Blistering Guitar Rock

(What’s It Feel Like To Be A Ghost?, Set Phasers To Stun, Error: Operator, Twenty-Twenty Surgery)

“Set Phasers To Stun,” which opens Where You Want To Be, is a speedy, heady, guitar-forward number that foreshadowed where Taking Back Sunday would go next in their career. By the time they released Louder Now, it was clear that Taking Back Sunday meant business with a new lineup and a laser-focused emphasis on their guitars as the centerpiece of their songs. That album’s opening track, “What’s It Feel Like To Be A Ghost?” is an unrelenting burst of rock where each guitar line sounds like a rubber bullet bouncing from one end of the room to the other. It’s one of the best songs in Taking Back Sunday’s catalog.
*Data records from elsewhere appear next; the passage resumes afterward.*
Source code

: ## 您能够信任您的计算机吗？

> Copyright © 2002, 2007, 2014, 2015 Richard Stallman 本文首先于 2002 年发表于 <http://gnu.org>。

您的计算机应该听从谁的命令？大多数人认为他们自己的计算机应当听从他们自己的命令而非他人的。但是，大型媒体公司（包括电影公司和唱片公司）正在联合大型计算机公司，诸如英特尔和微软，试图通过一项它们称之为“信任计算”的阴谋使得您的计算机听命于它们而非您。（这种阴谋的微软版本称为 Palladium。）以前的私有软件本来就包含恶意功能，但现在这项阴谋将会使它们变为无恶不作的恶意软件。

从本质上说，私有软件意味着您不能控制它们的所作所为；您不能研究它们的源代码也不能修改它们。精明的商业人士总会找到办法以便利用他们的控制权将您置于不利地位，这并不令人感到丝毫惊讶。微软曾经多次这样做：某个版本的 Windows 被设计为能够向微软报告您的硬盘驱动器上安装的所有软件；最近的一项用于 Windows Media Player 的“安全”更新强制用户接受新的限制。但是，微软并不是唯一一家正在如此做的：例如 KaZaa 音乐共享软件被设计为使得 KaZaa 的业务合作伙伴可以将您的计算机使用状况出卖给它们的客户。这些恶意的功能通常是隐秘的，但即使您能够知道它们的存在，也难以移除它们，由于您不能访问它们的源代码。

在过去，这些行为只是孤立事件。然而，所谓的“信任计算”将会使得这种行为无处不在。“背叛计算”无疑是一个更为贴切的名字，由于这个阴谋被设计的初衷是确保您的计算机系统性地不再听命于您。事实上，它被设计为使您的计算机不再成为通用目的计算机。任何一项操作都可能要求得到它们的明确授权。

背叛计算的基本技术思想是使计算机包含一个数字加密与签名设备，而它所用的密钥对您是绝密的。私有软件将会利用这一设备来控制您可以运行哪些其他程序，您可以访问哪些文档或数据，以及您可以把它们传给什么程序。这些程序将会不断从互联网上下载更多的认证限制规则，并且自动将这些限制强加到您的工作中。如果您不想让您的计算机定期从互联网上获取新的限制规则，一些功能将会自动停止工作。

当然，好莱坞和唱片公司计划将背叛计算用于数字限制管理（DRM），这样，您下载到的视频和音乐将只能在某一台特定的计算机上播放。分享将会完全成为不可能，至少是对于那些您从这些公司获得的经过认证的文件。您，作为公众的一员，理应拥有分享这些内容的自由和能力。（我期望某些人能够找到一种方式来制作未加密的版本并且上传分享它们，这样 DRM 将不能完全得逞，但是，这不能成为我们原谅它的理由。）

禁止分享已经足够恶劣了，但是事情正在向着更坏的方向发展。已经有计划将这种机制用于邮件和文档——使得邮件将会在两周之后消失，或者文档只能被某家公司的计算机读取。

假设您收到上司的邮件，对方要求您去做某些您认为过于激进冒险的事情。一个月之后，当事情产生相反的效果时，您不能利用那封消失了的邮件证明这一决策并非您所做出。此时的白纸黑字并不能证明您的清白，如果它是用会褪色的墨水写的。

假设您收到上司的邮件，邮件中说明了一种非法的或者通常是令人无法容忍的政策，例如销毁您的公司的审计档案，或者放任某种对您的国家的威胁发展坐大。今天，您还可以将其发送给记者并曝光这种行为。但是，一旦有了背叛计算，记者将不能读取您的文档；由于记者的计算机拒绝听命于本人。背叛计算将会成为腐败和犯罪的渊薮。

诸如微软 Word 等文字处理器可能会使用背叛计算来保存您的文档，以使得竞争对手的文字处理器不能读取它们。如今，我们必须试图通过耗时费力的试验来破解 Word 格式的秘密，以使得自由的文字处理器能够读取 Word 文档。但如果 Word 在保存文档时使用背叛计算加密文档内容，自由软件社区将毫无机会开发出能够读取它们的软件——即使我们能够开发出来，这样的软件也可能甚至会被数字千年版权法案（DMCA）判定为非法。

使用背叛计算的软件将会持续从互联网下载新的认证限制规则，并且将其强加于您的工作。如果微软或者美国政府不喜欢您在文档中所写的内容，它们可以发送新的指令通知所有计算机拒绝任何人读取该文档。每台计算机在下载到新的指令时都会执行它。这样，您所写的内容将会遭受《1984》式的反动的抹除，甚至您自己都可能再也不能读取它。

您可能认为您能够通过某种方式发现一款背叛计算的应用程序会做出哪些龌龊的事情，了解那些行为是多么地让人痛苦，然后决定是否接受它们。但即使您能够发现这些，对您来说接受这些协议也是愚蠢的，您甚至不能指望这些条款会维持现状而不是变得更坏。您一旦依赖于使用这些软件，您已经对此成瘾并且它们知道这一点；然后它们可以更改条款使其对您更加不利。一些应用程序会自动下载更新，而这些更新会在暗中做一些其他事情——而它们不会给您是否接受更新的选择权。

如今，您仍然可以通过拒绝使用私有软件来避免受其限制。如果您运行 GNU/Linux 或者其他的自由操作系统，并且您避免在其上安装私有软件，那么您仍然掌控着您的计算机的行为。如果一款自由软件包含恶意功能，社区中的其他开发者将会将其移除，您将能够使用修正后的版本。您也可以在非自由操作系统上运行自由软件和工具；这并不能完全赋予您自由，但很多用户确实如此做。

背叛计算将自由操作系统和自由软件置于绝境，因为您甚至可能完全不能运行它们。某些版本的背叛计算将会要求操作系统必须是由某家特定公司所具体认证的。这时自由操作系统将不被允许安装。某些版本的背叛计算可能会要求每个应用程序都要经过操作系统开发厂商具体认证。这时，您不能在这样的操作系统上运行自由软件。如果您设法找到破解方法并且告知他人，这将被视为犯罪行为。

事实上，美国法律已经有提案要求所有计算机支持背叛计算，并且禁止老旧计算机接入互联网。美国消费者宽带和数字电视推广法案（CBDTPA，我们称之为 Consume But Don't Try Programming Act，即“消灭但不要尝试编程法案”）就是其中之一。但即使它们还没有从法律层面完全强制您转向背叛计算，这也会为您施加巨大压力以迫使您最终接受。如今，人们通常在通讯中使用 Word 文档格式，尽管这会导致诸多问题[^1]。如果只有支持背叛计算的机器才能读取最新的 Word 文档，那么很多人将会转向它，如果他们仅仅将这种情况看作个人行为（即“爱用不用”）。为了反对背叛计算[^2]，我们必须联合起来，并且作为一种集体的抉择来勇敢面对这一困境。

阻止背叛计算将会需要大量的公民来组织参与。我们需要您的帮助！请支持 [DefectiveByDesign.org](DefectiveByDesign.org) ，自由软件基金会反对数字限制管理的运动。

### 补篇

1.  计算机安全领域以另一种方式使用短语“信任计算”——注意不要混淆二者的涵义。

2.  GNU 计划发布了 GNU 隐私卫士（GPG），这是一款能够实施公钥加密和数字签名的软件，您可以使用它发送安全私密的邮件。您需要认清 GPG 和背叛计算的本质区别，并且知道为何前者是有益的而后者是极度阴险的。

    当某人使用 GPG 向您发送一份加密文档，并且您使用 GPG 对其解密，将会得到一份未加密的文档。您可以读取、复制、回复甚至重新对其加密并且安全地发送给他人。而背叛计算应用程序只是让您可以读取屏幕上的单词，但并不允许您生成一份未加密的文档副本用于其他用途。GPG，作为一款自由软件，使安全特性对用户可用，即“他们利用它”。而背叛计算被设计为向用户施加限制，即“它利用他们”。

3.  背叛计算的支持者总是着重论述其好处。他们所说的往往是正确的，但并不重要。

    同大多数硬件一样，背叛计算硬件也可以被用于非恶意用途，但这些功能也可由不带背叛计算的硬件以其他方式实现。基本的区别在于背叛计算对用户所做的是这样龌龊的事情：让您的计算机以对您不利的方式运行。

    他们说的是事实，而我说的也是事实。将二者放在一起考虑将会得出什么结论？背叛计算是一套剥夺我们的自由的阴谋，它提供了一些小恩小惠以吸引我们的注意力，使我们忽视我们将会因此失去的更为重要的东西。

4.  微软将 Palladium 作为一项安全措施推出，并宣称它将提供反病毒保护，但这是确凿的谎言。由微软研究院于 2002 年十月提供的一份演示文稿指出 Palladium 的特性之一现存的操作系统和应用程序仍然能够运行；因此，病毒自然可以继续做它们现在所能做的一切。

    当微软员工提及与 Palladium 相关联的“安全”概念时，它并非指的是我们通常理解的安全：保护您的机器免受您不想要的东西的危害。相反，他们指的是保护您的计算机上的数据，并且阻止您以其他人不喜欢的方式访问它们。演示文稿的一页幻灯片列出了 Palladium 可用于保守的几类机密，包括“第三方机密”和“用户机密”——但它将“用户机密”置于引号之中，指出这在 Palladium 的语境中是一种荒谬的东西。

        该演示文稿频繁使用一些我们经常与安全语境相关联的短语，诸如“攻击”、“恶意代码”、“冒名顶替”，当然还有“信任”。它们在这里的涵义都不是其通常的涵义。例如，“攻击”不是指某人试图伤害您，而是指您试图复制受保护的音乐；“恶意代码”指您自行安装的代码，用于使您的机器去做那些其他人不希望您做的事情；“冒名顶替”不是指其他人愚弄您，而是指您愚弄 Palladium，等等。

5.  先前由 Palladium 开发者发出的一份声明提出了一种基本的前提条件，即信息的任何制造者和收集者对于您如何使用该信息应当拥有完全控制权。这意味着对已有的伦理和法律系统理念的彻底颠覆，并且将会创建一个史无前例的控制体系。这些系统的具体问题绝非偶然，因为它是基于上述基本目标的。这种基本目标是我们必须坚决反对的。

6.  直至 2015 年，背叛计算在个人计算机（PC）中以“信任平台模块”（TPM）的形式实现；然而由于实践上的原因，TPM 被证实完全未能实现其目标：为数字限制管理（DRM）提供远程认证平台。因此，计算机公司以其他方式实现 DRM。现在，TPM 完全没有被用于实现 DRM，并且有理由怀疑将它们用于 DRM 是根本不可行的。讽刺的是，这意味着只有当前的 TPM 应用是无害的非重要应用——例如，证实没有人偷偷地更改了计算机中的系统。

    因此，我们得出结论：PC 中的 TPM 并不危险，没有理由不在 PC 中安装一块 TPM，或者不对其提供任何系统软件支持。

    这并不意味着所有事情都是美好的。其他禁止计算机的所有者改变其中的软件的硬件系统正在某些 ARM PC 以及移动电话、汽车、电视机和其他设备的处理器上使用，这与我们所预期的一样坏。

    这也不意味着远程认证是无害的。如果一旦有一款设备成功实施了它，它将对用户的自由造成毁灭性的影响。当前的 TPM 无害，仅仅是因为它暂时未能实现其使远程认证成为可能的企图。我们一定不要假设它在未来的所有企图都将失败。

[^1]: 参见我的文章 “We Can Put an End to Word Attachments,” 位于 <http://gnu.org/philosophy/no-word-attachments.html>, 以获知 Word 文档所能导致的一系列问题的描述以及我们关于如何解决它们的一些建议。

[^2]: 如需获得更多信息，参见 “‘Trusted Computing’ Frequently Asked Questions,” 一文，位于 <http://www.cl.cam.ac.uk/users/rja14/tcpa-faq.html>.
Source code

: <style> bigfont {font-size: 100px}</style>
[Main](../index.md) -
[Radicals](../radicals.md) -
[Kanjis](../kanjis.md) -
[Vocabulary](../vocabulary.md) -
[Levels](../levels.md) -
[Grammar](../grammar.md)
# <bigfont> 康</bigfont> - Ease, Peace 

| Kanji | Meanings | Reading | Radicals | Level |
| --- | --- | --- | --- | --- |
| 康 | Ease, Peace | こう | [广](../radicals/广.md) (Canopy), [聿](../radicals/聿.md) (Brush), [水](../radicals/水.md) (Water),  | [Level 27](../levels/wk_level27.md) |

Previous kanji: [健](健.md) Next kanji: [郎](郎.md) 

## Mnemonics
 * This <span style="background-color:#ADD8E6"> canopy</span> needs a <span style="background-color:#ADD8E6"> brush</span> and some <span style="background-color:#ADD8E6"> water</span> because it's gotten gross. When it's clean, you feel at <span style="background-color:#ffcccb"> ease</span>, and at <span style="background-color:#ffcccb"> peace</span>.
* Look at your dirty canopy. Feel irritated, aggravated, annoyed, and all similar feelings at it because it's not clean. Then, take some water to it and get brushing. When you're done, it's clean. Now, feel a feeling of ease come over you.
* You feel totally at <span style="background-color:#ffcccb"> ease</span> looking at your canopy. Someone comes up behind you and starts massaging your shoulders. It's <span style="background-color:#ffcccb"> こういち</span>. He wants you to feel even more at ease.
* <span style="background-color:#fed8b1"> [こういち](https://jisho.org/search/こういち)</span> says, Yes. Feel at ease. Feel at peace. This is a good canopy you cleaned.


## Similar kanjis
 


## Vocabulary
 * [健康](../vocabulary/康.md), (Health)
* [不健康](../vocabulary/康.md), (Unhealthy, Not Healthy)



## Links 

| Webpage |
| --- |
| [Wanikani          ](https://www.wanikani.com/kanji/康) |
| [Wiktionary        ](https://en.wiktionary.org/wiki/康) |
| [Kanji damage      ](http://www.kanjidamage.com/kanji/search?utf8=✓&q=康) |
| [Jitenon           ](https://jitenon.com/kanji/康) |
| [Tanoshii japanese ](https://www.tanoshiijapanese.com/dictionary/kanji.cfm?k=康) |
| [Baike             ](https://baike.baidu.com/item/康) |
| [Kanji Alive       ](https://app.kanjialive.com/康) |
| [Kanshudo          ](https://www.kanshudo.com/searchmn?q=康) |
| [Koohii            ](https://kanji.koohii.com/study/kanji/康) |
That embrace of blistering guitar rock can be heard elsewhere on Louder Now, too. Bassist Matt Rubano got his spotlight moment with “Error: Operator,” a ruthless song that sees him shredding through an intricate bassline while the rest of the band sprints to keep up with him. Elsewhere, on “Twenty-Twenty Surgery,” the group delivers a zig-zagging series of guitar lines that make a technically slower number feel gripping. Even when Lazzara elongates his words in the song, the music beneath him sounds quick and lively.

Alt-Rock Adulthood

(Lonely, Lonely; Money (Let It Go); Best Places To Be A Mom; Stood A Chance)

By the time they entered their second decade as a band, Taking Back Sunday distanced themselves from the pop-punk tag in favor of alt-rock. On their fourth studio full-length, New Again, that meant veering into Foo Fighters territory with chunky power chords and fuzz-filtered bass on “Lonely, Lonely.” Come 2014, they tried on a sunnier disposition with Happiness Is. Album cut “Stood A Chance” sees Lazzara exploring a poppier vocal delivery while the rest of the band toys around in major keys.

The sweet spot between these two offshoot styles can be heard on their 2011 self-titled album. With adulthood lessons tucked into their back pockets and a firm understanding of the tricks of the alt-rock trade, Taking Back Sunday use songs like “Money (Let It Go)” to polish off catchy refrains and layered guitar parts. Later, on the similarly addictive “Best Place To Be A Mom,” Lazzara sings about the stress of falling into familial traditions and bad habits. It’s the type of welcome maturation that suits Taking Back Sunday in the modern day, yet still scratches the itch that fans fell in love with over 20 years ago.